Guy Cranswick | July 18, 2014
Measuring enterprise technology purchases in terms of investment ratios to operational revenues is not very sound.

There is one more major and critical difference between enterprise technology investments and financial investments. That is time, or the 'time value of money' which is the principle that the purchasing power of money varies over time.

This idea is central to financial investments and the valuation of anything from individual assets, share prices, superannuation and dividends.

The time value of money is completely absent when it comes to doing financial analysis of enterprise technology investments. All costs, whether in a classic total cost of ownership and/or benchmarking analysis, are assumed to be at present value.

The investment analysis, which analyses ratios of IT investments to business revenues, is also achieved implicitly at present value. This occurs even though revenues will be earned over several years, not the same year as the technology investment.

The reason why this is important is that money is worth more now than in the future.

This is true for enterprise technology investments even if they do not hinge on the same metrics of return or use of capital over time that a financial investment would make.

Negotiating the payment timing for a technology asset alone can quickly turn an inefficient investment into an efficient proposition when 'time value of money' is integrated into the analysis.

The benefit of net present value

Discounted cash flow analysis is the method by which to derive the net present value of an investment. In many respects, it is a powerful method to value your IT assets. Using this method, future cash flows are forecasted and discounted to provide their present values.

This method is beneficial because it accounts for the time value of money, and does not depend on other data sources in order to compute outputs. It provides a more realistic evaluation of the value of technology and the efficient use of capital over time.

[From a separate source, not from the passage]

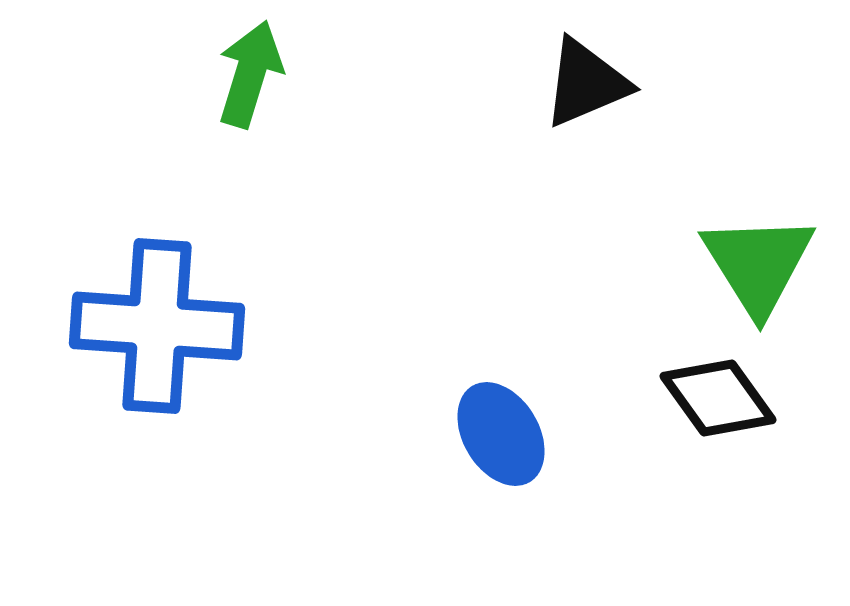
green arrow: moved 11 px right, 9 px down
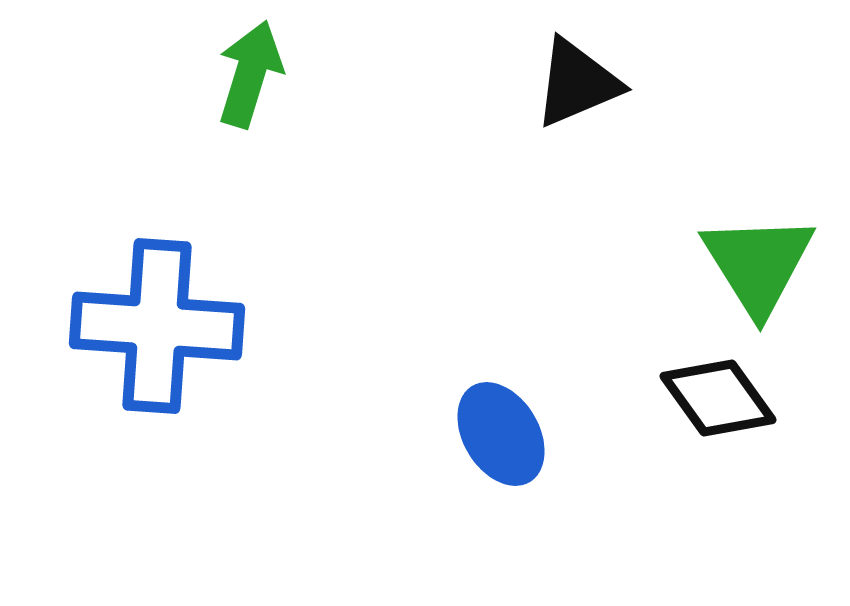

Ultimately, you need to ask yourself the following questions when you are analysing the value of your technology investments.

  • Which methodologies should be applied given our current requirements? Total cost of ownership or benchmarking or both?
  • Which methodologies are used by our finance department and which are preferred for certain functions?

It's possible to be more precise in the way that you evaluate the cost of technology equipment over time. Implementing better analytical methods is necessary if you are to make good technology investment decisions.